Abdurahman KA Mendorong Pemprov Adanya Edukasi Kreatif di Kalangan Pemuda Sebagaimana UU Nomor 8 Tahun 2022

Teks Foto : Suasana Pemaparan Materi oleh Abdurahman KA, SM, Anggota DPRD Provinsi Kaltim/ist/mediakata.com

MEDIAKATA.COM, PASERAnggota DPRD Kaltim, Abdurahman KA kembali menggelar Sosialisasi Peraturan Daerah (Perda) Nomor 8 Tahun 2022 Tentang Kepemudaan, di Jalan Perum Kopri Tapis RT.08 Kelurahan Tapis, Kecamatan Tanah Grogot, Minggu (29/06/25) lalu.

Kegiatan ini menghadirkan dua pemateri, diantaranya, Muhammad Fitriansyah Mubarak, SE dan Dr. Dedy Darmawan, S.E., M.M sebagai pemuda Pemberdayaan Masyarakat serta Misbahuddin sebagai moderator.

Pada kesempatan ini, Abdurahman KA menyampaikan tujuan sosialisasi ini penting dalam pengembangan pemuda di Kabupaten Paser, mengingat Perda Kepemudaan Nomor 8 Tahun 2022 yang sudah diberlakukan sejak tahun lalu masih belum sepenuhnya efektif diimplementasikan.

“Perlu diketahui bahwa Undang-undangnya Nomor 8 Tahun 2022 ini sudah ada sejak 2009. Perdanya sudah dibuat sejak 2022 lalu, namun terlihat dari upaya implementasinya terbilang belum maksimal” ungkap legislator PKB.

Dalam sosialisasi tersebut, ia memaparkan beberapa poin penting yang tertuang dalam Perda, khususnya mengenai pemberdayaan pemuda dan dukungan terhadap pengembangan potensi pemuda, hingga pembentukan organisasi-organisasi pemuda yang dapat menjadi wadah untuk berkontribusi aktif di masyarakat.

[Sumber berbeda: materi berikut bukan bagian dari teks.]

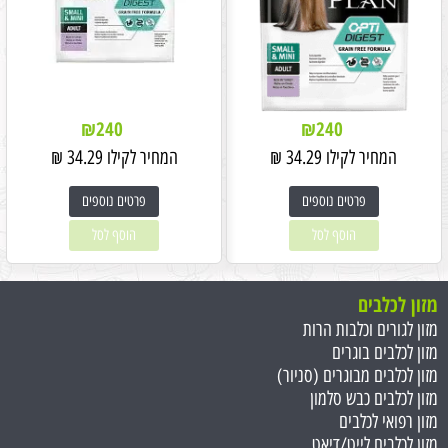
₪
240
₪
240
המחיר לקילו
34.29
₪
המחיר לקילו
34.29
₪
פרטים נוספים
פרטים נוספים
הוסף לסל
הוסף לסל
מזון לכלבים
מזון לגורים וכלבות הרות
מזון לכלבים בוגרים
מזון לכלבים מבוגרים (סניור)
מזון לכלבים כבש סלמון
מזון רפואי לכלבים
מזון לכלבים לייט/דיאט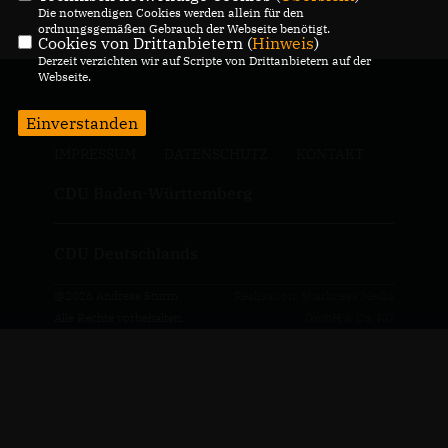
Die notwendigen Cookies werden allein für den
ordnungsgemäßen Gebrauch der Webseite benötigt.
Cookies von Drittanbietern (
Hinweis
)
Derzeit verzichten wir auf Scripte von Drittanbietern auf der
Webseite.
Einverstanden
IMPRESSUM
DATENSCHUTZ
KONTAKT
CDU Baden-Württemberg
CDU Deutschlands
@2026 Andreas Sturm
Realisation: Sharkness Media
Alle Rechte vorbehalten.
GmbH & Co. KG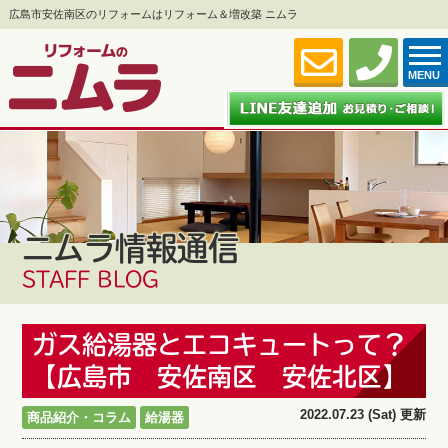
広島市安佐南区のリフォームはリフォーム＆増改築 ニムラ
MENU
ニムラ情報通信
STAFF BLOG
ガス給湯器とエコキュートって？
【広島市 安佐南区 安佐北区】
2022.07.23 (Sat) 更新
商品紹介・コラム
給湯器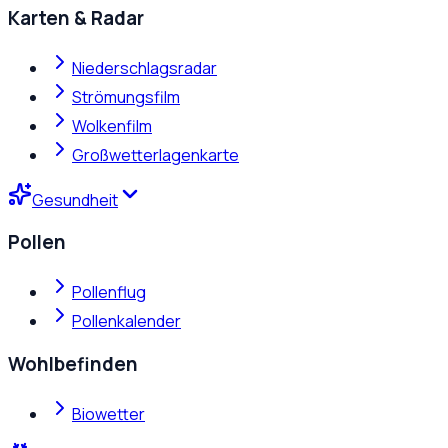
Karten & Radar
Niederschlagsradar
Strömungsfilm
Wolkenfilm
Großwetterlagenkarte
Gesundheit
Pollen
Pollenflug
Pollenkalender
Wohlbefinden
Biowetter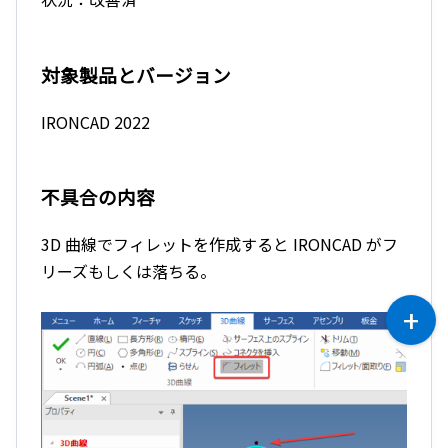
対象製品とバージョン
IRONCAD 2022
不具合の内容
3D 曲線でフィレットを作成すると IRONCAD がフ
リーズもしくは落ちる。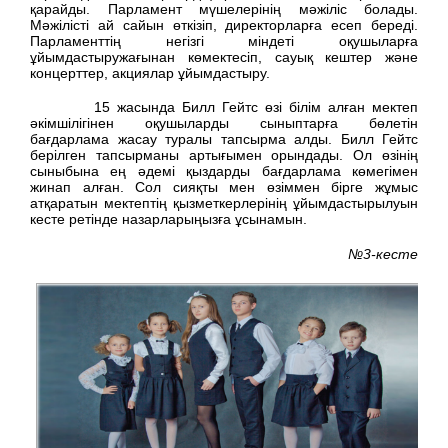
қарайды. Парламент мүшелерінің мәжіліс болады.
Мәжілісті ай сайын өткізіп, директорларға есеп береді.
Парламенттің негізгі міндеті оқушыларға
ұйымдастыружағынан көмектесіп, сауық кештер және
концерттер, акциялар ұйымдастыру.
15 жасында Билл Гейтс өзі білім алған мектеп
әкімшілігінен оқушыларды сыныптарға бөлетін
бағдарлама жасау туралы тапсырма алды. Билл Гейтс
берілген тапсырманы артығымен орындады. Ол өзінің
сыныбына ең әдемі қыздарды бағдарлама көмегімен
жинап алған. Сол сияқты мен өзіммен бірге жұмыс
атқаратын мектептің қызметкерлерінің ұйымдастырылуын
кесте ретінде назарларыңызға ұсынамын.
№3-кесте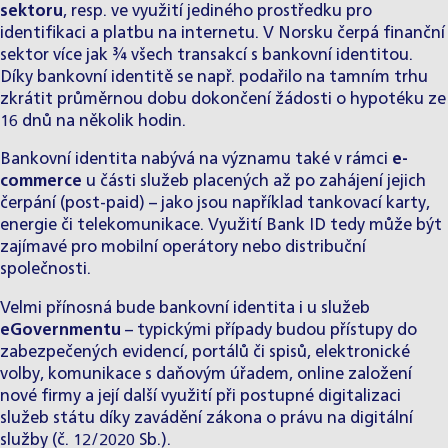
sektoru
, resp. ve využití jediného prostředku pro
identifikaci a platbu na internetu. V Norsku čerpá finanční
sektor více jak ¾ všech transakcí s bankovní identitou.
Díky bankovní identitě se např. podařilo na tamním trhu
zkrátit průměrnou dobu dokončení žádosti o hypotéku ze
16 dnů na několik hodin.
Bankovní identita nabývá na významu také v rámci
e-
commerce
u části služeb placených až po zahájení jejich
čerpání (post-paid) – jako jsou například tankovací karty,
energie či telekomunikace. Využití Bank ID tedy může být
zajímavé pro mobilní operátory nebo distribuční
společnosti.
Velmi přínosná bude bankovní identita i u služeb
eGovernmentu
– typickými případy budou přístupy do
zabezpečených evidencí, portálů či spisů, elektronické
volby, komunikace s daňovým úřadem, online založení
nové firmy a její další využití při postupné digitalizaci
služeb státu díky zavádění zákona o právu na digitální
služby (č. 12/2020 Sb.).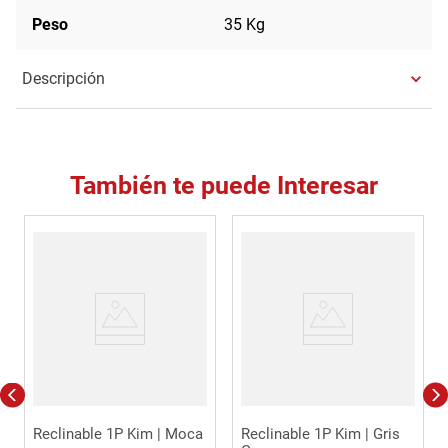
Peso
35 Kg
Descripción
También te puede Interesar
Reclinable 1P Kim | Moca
Reclinable 1P Kim | Gris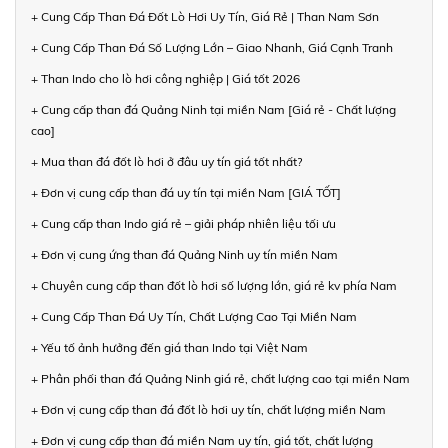
+ Cung Cấp Than Đá Đốt Lò Hơi Uy Tín, Giá Rẻ | Than Nam Sơn
+ Cung Cấp Than Đá Số Lượng Lớn – Giao Nhanh, Giá Cạnh Tranh
+ Than Indo cho lò hơi công nghiệp | Giá tốt 2026
+ Cung cấp than đá Quảng Ninh tại miền Nam [Giá rẻ - Chất lượng
cao]
+ Mua than đá đốt lò hơi ở đâu uy tín giá tốt nhất?
+ Đơn vị cung cấp than đá uy tín tại miền Nam [GIÁ TỐT]
+ Cung cấp than Indo giá rẻ – giải pháp nhiên liệu tối ưu
+ Đơn vị cung ứng than đá Quảng Ninh uy tín miền Nam
+ Chuyên cung cấp than đốt lò hơi số lượng lớn, giá rẻ kv phía Nam
+ Cung Cấp Than Đá Uy Tín, Chất Lượng Cao Tại Miền Nam
+ Yếu tố ảnh hưởng đến giá than Indo tại Việt Nam
+ Phân phối than đá Quảng Ninh giá rẻ, chất lượng cao tại miền Nam
+ Đơn vị cung cấp than đá đốt lò hơi uy tín, chất lượng miền Nam
+ Đơn vị cung cấp than đá miền Nam uy tín, giá tốt, chất lượng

“Dalam aspek universalnya bahwa kepemudaan ini perlu diperhatikan oleh pemerintah, yang tidak sekedar memberikan aturan tapi tidak mengedukasi pemuda agar pemuda mampu menjadi pemimpin di masa yang akan datang, jadi harapannya dengan adanya sosialisasi ini, pemuda yang ada di Kaltim, khususnya yang ada di Paser mendapat perhatian pemerintah,” sambungnya.

Anggota Fraksi PKB Kaltim ini, berharap pemerintah Provinsi Kaltim dapat menyediakan ruang-ruang ataupun fasilitas kepemudaan yang dapat mengembangkan potensi pemuda di Kaltim.

“Semoga pemerintah provinsi lebih jelas dalam menyediakan ruang-ruang dan fasilitas kepemudaan, baik di setiap kelurahan atau pun di kecamatan dalam mengembangkan potensi pemuda,” jelasnya.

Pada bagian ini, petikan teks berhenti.